(Beginning of Text under study)

If you're just talking about me then fair enough - the problems I've publicly identified in TLS are pretty much edge cases. Thomas on the other hand has a pretty good track record if you'd care to check.
> whole explanation boils down to "managed languages are more complex, therefore worse."
I hope that's not what I said...
> Please point me to the specific native features which mitigate timing attacks.
How am I supposed to implement bitslicing to vectorize operations in Java? I can't. Fine grained control of code is important for implementations of ciphers that are both fast and side-channel free. Fine grained control isn't something Java can give you, by definition.
I count exactly two countermeasures that apply to high level languages. Of the first they say "We conclude that overall, this approach (by itself) is of very limited value" and of the second "beside the practical difficulties in implementing this, it means that all encryptions have to be as slow as the worst case... neither of these provide protection against prime+probe/etc".
The rest of the countermeasures suggest bitslicing, use of direct calls to hardware instructions, memory alignment tricks, invocation of hardware modes (i.e. to disable caching), forcing cache ejections, normalizing cache states on interrupt processing, etc.
It is purely the case that high level languages do not offer you the flexibility and control to implement side-channel free crypto.
Crypto is brittle. High level languages are awesome for so many things. But bitslicing isn't one of them. The entire premise of high level languages is that you are freed from working directly on the innards pertinent to the specific target architecture. The entire premise of side-channel free crypto is that you need visibility and control of exactly these things.
The overall question is whether bindings or language features that expose direct control of the underlying architecture (such as D) can still be used to implement crypto. The answer is likely yes, though it is uncharted territory that only someone who knows what they are doing should attempt.
Sure. The JIT's code generator isn't attempting to make code constant time, it's designed for optimising for the common case. To make the code constant time you need to be very close to the metal (and even then you really need tools like ctgrind to make sure you've got it right). A JIT isn't the right tool for this particular job (nothing wrong with them for other things of course).
Constant time just means that a fail and success state take the same amount of time to execute. They both go through the same level of computation regardless of if you know from the first instruction that it will eventually fail.
For example:
const string password = "password";
static bool isAllowed(string code)
{
if (code.Length != password.Length)
return false;
for (int x = 0; x < password.Length; x++)
{
if (code[x] != password[x])
return false;
}
return true;
}
Is not constant time because the failure state returns sooner than the success state.
const string password = "password";
static bool isAllowed(string codex)
{
bool allowed = true;
char[] code = new char[Math.Max(password.Length, codex.Length)];
codex.CopyTo(0, code, 0, codex.Length);
for (int x = 0; x < password.Length; x++)
{
if (code[x] != password[x])
allowed = false;
}
return allowed;
}
This is an imperfect constant time function as both states (failure/success) return near after the same amount of time (although I fully admit that it might be possible to impose the length of the password constant).
And the run-time of a managed language is 100% able to change all the timing of that if it's smart enough. It provides a guarantee of outcome not of timing. There are examples of unexpected optimisations even from static compilers such as gcc (https://gcc.gnu.org/bugzilla/show_bug.cgi?id=56888 for example). There's nothing stopping the jvm from bailing out early even in your second example. If you'd done something like xoring all the bytes together then checking the result then maybe we'd be approaching something that it's unlike a jit could handle, but the code as is seems ripe for a decent optimiser to me. And remember that according to the spec you're now coding for a perfect optimiser, not just a decent one...

(End of Text under study)

**Exercise instructions**
**a.** In the thread on constant-time crypto in managed languages, which tool is named for checking that constant-time code has been gotten right?
**b.** What countermeasures does the thread on constant-time crypto list in the sentence beginning "The rest of the countermeasures suggest"? Give every one.
**c.** Carry the thread on constant-time crypto in managed languages forward from its final reply with one more post.

(Beginning of Dataset records)

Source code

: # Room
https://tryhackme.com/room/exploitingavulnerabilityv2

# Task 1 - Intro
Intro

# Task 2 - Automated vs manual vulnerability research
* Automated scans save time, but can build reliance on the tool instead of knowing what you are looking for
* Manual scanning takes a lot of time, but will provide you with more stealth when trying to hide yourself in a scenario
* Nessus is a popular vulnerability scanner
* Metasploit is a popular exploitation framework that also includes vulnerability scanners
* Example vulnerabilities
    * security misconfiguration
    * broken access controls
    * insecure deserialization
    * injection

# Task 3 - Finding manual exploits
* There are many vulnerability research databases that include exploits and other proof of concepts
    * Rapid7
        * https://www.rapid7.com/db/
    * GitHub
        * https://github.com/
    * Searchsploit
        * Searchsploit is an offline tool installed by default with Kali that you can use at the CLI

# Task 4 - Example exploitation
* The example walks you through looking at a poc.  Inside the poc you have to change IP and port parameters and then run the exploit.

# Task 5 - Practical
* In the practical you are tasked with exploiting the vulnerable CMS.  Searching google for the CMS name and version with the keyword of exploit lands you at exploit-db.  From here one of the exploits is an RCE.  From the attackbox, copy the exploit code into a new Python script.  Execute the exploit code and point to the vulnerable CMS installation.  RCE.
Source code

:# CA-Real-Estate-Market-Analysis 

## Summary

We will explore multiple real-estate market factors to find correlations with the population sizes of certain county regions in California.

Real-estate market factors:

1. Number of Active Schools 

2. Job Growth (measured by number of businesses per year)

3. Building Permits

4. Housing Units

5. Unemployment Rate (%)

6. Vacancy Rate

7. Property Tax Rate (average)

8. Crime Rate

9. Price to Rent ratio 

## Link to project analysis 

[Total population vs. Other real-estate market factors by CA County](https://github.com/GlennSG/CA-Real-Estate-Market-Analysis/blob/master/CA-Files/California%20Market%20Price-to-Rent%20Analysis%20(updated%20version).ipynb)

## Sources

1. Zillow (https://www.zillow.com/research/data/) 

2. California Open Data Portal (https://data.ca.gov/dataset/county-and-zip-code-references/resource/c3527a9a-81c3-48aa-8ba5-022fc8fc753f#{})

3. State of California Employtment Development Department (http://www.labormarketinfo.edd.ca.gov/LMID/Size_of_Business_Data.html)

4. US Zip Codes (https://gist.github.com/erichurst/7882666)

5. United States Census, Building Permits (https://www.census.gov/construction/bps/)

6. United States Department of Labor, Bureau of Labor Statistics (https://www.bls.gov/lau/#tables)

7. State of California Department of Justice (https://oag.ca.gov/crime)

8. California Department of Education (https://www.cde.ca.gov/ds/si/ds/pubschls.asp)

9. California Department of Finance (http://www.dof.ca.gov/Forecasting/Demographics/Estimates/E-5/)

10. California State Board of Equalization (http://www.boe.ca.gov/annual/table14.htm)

(End of Dataset records)

**Task responses**
**a.** ctgrind

**b.**
- Bitslicing
- Use of direct calls to hardware instructions
- Memory alignment tricks
- Invocation of hardware modes (i.e. to disable caching)
- Forcing cache ejections
- Normalizing cache states on interrupt processing

**c.**
The typical timing attack in this case, would be leaking password length (the time taken in the for-loop), no? Then there's the possibility of assignment (allowed=false) taking enough time that guessing with, say "00000" and "x00000" might allow one to verify that password starts with x (and then build up to the full password).
But more fundamentally, what is string.Length? Are these Pascal-style strings, or is that a call to a method that walks the string (O(n))? Those kind of issues (along with the full nature of the code path taken by something like assignment and memory allocation) are abundantly more clear in assembler (or byte code, assuming a predictable vm. But a vm likely isn't -- as far as I know it would at least never be more predictable than machine code).
If anything running code in a managed environment would be less vulnerable to timing attacks, given the non-deterministic nature of the garbage collector.
If there's timing information leaked by the implementation then non-deterministic interference by things like GC pauses (CPU load, network traffic, etc) are noise that raises the work effort of the attack but does not in general make it impossible. This is why "introduce a random sleep" is a terrible defense to a timing attack. Statistics doesn't care about the cause of the variability, if there are samples coming from different populations it can detect that.
Both, unless I don't understand the distinction you're trying to make.
The problem is that the law of large numbers is on the attacker's side. If the attacker gets N tries his statistical power goes as sqrt(N), which means that to stay safe the variance in your random delay has to be large enough to cover that. That is, if d is the timing difference between the slow path and the fast path and the attacker gets N tries, the variance in your random delay has to be on the order of d sqrt(N). This is huge even for modest values of N.
I'd argue they're both as bad as one another. Since GC is non-deterministic it means you just need more cycles for an accurate result (and plus you're already having to ignore other sources of latency, like network, disk IO, OS lock contention, etc).
Timing attacks are generally a coding problems, both a JIT-ed managed codebase and a native block of code can contain them.
Exactly the reason why I would seriously contemplate running an entire server (OS upon up) based purely on managed code. For relatively slow things like web-traffic it would likely suffice.
Let's hope Midori is more than just a rumour. Singularity was pretty darn good for a research OS.
Well, if you patch a linux system with GRSecurity buffer overflows and the like are much harder to exploit. I'm still amazed it's not more popular than it is. https://grsecurity.net/
I was hearing about Midori years ago, since then nothing. Singularity is clearly a shelved project at this point. Shame: as you say, it was pretty amazing work. Every time I read a kernel CVE I think .... sigh. If only Singularity had gone further.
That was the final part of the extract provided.